### Your goal
An exact copy of every entry below is needed.

Records for this task Start Marker

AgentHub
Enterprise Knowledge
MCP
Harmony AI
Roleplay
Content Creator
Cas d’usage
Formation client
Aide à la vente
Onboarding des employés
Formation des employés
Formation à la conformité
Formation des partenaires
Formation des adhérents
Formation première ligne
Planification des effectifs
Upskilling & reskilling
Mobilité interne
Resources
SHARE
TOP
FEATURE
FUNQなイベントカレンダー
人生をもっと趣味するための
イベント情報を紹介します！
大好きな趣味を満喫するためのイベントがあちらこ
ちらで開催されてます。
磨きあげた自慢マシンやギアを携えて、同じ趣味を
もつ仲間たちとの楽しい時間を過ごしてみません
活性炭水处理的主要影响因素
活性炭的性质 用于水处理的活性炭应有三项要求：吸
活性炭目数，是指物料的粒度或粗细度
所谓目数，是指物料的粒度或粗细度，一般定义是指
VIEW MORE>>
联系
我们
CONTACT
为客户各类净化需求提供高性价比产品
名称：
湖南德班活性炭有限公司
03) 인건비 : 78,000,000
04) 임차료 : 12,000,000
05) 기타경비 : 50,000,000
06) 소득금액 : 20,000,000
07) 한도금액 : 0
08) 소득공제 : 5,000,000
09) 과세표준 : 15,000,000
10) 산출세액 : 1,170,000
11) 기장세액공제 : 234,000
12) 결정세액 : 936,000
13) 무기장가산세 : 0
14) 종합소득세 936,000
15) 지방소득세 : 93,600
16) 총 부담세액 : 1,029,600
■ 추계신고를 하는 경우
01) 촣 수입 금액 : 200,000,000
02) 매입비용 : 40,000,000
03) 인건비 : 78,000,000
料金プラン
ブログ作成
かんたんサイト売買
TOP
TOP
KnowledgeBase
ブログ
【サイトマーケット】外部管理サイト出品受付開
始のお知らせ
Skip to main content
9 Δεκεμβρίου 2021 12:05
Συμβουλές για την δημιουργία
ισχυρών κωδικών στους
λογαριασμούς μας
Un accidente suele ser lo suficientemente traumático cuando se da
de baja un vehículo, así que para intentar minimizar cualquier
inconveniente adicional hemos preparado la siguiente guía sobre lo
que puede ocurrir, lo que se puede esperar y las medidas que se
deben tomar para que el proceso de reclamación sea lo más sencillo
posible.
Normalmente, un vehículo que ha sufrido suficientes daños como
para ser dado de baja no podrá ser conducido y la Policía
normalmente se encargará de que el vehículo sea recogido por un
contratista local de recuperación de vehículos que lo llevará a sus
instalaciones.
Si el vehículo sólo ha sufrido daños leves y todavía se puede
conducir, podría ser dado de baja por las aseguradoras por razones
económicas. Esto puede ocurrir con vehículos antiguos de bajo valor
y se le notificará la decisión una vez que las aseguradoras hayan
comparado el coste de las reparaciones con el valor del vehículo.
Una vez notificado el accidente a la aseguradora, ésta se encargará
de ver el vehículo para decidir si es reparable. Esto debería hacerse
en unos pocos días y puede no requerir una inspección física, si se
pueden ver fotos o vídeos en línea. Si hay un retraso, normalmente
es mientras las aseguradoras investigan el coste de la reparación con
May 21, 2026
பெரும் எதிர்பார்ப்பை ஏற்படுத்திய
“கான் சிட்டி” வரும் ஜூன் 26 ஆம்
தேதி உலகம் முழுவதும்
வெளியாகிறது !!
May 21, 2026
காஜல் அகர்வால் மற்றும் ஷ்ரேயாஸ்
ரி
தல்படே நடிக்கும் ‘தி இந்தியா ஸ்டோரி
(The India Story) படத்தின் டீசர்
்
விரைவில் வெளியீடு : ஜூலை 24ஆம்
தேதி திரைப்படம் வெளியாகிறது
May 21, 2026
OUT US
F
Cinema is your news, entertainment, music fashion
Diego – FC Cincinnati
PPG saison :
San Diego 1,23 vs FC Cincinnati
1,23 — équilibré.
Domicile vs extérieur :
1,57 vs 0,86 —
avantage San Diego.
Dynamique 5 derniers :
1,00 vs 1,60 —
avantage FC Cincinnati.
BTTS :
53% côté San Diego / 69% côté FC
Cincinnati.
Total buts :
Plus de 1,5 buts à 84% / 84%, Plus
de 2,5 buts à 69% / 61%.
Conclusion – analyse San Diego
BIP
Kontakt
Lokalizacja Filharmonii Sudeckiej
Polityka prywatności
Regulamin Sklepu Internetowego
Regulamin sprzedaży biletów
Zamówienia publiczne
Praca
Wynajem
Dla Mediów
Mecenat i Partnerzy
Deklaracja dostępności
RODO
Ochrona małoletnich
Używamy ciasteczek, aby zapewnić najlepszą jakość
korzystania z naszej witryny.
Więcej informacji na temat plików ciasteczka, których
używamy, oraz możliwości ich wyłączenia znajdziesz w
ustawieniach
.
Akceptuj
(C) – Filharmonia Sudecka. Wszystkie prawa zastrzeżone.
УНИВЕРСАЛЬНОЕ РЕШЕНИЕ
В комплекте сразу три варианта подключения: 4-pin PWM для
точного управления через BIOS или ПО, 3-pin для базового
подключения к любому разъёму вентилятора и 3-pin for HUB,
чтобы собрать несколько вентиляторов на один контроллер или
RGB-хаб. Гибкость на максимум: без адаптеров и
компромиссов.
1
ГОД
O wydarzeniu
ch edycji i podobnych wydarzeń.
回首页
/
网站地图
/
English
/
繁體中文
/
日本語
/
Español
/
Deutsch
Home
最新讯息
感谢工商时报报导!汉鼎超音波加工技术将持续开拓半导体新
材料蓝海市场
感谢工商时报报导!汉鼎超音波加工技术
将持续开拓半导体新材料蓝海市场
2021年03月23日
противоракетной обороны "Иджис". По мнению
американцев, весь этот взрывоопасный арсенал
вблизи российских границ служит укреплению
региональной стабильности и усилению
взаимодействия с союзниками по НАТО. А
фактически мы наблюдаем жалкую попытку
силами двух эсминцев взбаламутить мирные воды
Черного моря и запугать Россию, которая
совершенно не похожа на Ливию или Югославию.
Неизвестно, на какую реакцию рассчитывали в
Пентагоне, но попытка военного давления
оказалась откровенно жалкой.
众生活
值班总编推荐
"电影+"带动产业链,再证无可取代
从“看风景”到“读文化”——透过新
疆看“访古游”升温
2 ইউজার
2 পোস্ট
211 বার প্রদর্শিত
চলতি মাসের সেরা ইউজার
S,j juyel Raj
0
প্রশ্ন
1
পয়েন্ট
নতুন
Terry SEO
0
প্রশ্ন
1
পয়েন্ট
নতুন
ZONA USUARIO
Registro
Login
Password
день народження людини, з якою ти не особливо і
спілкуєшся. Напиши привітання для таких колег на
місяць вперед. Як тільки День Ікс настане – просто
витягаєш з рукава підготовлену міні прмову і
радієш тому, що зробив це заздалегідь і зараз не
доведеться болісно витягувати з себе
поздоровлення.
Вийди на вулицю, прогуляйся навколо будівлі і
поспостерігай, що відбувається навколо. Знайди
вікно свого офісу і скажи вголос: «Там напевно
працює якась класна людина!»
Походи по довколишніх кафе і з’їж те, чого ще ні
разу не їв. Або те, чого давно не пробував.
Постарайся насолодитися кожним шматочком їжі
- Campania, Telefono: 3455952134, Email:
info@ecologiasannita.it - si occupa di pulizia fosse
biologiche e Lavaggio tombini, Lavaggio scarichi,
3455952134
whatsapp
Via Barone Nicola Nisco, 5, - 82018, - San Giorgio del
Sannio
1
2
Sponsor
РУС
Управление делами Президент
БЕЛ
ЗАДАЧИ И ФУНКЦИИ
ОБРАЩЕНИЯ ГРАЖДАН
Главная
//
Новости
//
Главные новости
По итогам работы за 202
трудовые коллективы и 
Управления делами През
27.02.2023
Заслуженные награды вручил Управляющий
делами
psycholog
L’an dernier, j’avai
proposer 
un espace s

Records for this task End Marker

### Answer below
AgentHub
Enterprise Knowledge
MCP
Harmony AI
Roleplay
Content Creator
Cas d’usage
Formation client
Aide à la vente
Onboarding des employés
Formation des employés
Formation à la conformité
Formation des partenaires
Formation des adhérents
Formation première ligne
Planification des effectifs
Upskilling & reskilling
Mobilité interne
Resources
SHARE
TOP
FEATURE
FUNQなイベントカレンダー
人生をもっと趣味するための
イベント情報を紹介します！
大好きな趣味を満喫するためのイベントがあちらこ
ちらで開催されてます。
磨きあげた自慢マシンやギアを携えて、同じ趣味を
もつ仲間たちとの楽しい時間を過ごしてみません
活性炭水处理的主要影响因素
活性炭的性质 用于水处理的活性炭应有三项要求：吸
活性炭目数，是指物料的粒度或粗细度
所谓目数，是指物料的粒度或粗细度，一般定义是指
VIEW MORE>>
联系
我们
CONTACT
为客户各类净化需求提供高性价比产品
名称：
湖南德班活性炭有限公司
03) 인건비 : 78,000,000
04) 임차료 : 12,000,000
05) 기타경비 : 50,000,000
06) 소득금액 : 20,000,000
07) 한도금액 : 0
08) 소득공제 : 5,000,000
09) 과세표준 : 15,000,000
10) 산출세액 : 1,170,000
11) 기장세액공제 : 234,000
12) 결정세액 : 936,000
13) 무기장가산세 : 0
14) 종합소득세 936,000
15) 지방소득세 : 93,600
16) 총 부담세액 : 1,029,600
■ 추계신고를 하는 경우
01) 촣 수입 금액 : 200,000,000
02) 매입비용 : 40,000,000
03) 인건비 : 78,000,000
料金プラン
ブログ作成
かんたんサイト売買
TOP
TOP
KnowledgeBase
ブログ
【サイトマーケット】外部管理サイト出品受付開
始のお知らせ
Skip to main content
9 Δεκεμβρίου 2021 12:05
Συμβουλές για την δημιουργία
ισχυρών κωδικών στους
λογαριασμούς μας
Un accidente suele ser lo suficientemente traumático cuando se da
de baja un vehículo, así que para intentar minimizar cualquier
inconveniente adicional hemos preparado la siguiente guía sobre lo
que puede ocurrir, lo que se puede esperar y las medidas que se
deben tomar para que el proceso de reclamación sea lo más sencillo
posible.
Normalmente, un vehículo que ha sufrido suficientes daños como
para ser dado de baja no podrá ser conducido y la Policía
normalmente se encargará de que el vehículo sea recogido por un
contratista local de recuperación de vehículos que lo llevará a sus
instalaciones.
Si el vehículo sólo ha sufrido daños leves y todavía se puede
conducir, podría ser dado de baja por las aseguradoras por razones
económicas. Esto puede ocurrir con vehículos antiguos de bajo valor
y se le notificará la decisión una vez que las aseguradoras hayan
comparado el coste de las reparaciones con el valor del vehículo.
Una vez notificado el accidente a la aseguradora, ésta se encargará
de ver el vehículo para decidir si es reparable. Esto debería hacerse
en unos pocos días y puede no requerir una inspección física, si se
pueden ver fotos o vídeos en línea. Si hay un retraso, normalmente
es mientras las aseguradoras investigan el coste de la reparación con
May 21, 2026
பெரும் எதிர்பார்ப்பை ஏற்படுத்திய
“கான் சிட்டி” வரும் ஜூன் 26 ஆம்
தேதி உலகம் முழுவதும்
வெளியாகிறது !!
May 21, 2026
காஜல் அகர்வால் மற்றும் ஷ்ரேயாஸ்
ரி
தல்படே நடிக்கும் ‘தி இந்தியா ஸ்டோரி
(The India Story) படத்தின் டீசர்
்
விரைவில் வெளியீடு : ஜூலை 24ஆம்
தேதி திரைப்படம் வெளியாகிறது
May 21, 2026
OUT US
F
Cinema is your news, entertainment, music fashion
Diego – FC Cincinnati
PPG saison :
San Diego 1,23 vs FC Cincinnati
1,23 — équilibré.
Domicile vs extérieur :
1,57 vs 0,86 —
avantage San Diego.
Dynamique 5 derniers :
1,00 vs 1,60 —
avantage FC Cincinnati.
BTTS :
53% côté San Diego / 69% côté FC
Cincinnati.
Total buts :
Plus de 1,5 buts à 84% / 84%, Plus
de 2,5 buts à 69% / 61%.
Conclusion – analyse San Diego
BIP
Kontakt
Lokalizacja Filharmonii Sudeckiej
Polityka prywatności
Regulamin Sklepu Internetowego
Regulamin sprzedaży biletów
Zamówienia publiczne
Praca
Wynajem
Dla Mediów
Mecenat i Partnerzy
Deklaracja dostępności
RODO
Ochrona małoletnich
Używamy ciasteczek, aby zapewnić najlepszą jakość
korzystania z naszej witryny.
Więcej informacji na temat plików ciasteczka, których
używamy, oraz możliwości ich wyłączenia znajdziesz w
ustawieniach
.
Akceptuj
(C) – Filharmonia Sudecka. Wszystkie prawa zastrzeżone.
УНИВЕРСАЛЬНОЕ РЕШЕНИЕ
В комплекте сразу три варианта подключения: 4-pin PWM для
точного управления через BIOS или ПО, 3-pin для базового
подключения к любому разъёму вентилятора и 3-pin for HUB,
чтобы собрать несколько вентиляторов на один контроллер или
RGB-хаб. Гибкость на максимум: без адаптеров и
компромиссов.
1
ГОД
O wydarzeniu
ch edycji i podobnych wydarzeń.
回首页
/
网站地图
/
English
/
繁體中文
/
日本語
/
Español
/
Deutsch
Home
最新讯息
感谢工商时报报导!汉鼎超音波加工技术将持续开拓半导体新
材料蓝海市场
感谢工商时报报导!汉鼎超音波加工技术
将持续开拓半导体新材料蓝海市场
2021年03月23日
противоракетной обороны "Иджис". По мнению
американцев, весь этот взрывоопасный арсенал
вблизи российских границ служит укреплению
региональной стабильности и усилению
взаимодействия с союзниками по НАТО. А
фактически мы наблюдаем жалкую попытку
силами двух эсминцев взбаламутить мирные воды
Черного моря и запугать Россию, которая
совершенно не похожа на Ливию или Югославию.
Неизвестно, на какую реакцию рассчитывали в
Пентагоне, но попытка военного давления
оказалась откровенно жалкой.
众生活
值班总编推荐
"电影+"带动产业链,再证无可取代
从“看风景”到“读文化”——透过新
疆看“访古游”升温
2 ইউজার
2 পোস্ট
211 বার প্রদর্শিত
চলতি মাসের সেরা ইউজার
S,j juyel Raj
0
প্রশ্ন
1
পয়েন্ট
নতুন
Terry SEO
0
প্রশ্ন
1
পয়েন্ট
নতুন
ZONA USUARIO
Registro
Login
Password
день народження людини, з якою ти не особливо і
спілкуєшся. Напиши привітання для таких колег на
місяць вперед. Як тільки День Ікс настане – просто
витягаєш з рукава підготовлену міні прмову і
радієш тому, що зробив це заздалегідь і зараз не
доведеться болісно витягувати з себе
поздоровлення.
Вийди на вулицю, прогуляйся навколо будівлі і
поспостерігай, що відбувається навколо. Знайди
вікно свого офісу і скажи вголос: «Там напевно
працює якась класна людина!»
Походи по довколишніх кафе і з’їж те, чого ще ні
разу не їв. Або те, чого давно не пробував.
Постарайся насолодитися кожним шматочком їжі
- Campania, Telefono: 3455952134, Email:
info@ecologiasannita.it - si occupa di pulizia fosse
biologiche e Lavaggio tombini, Lavaggio scarichi,
3455952134
whatsapp
Via Barone Nicola Nisco, 5, - 82018, - San Giorgio del
Sannio
1
2
Sponsor
РУС
Управление делами Президент
БЕЛ
ЗАДАЧИ И ФУНКЦИИ
ОБРАЩЕНИЯ ГРАЖДАН
Главная
//
Новости
//
Главные новости
По итогам работы за 202
трудовые коллективы и 
Управления делами През
27.02.2023
Заслуженные награды вручил Управляющий
делами
psycholog
L’an dernier, j’avai
proposer 
un espace s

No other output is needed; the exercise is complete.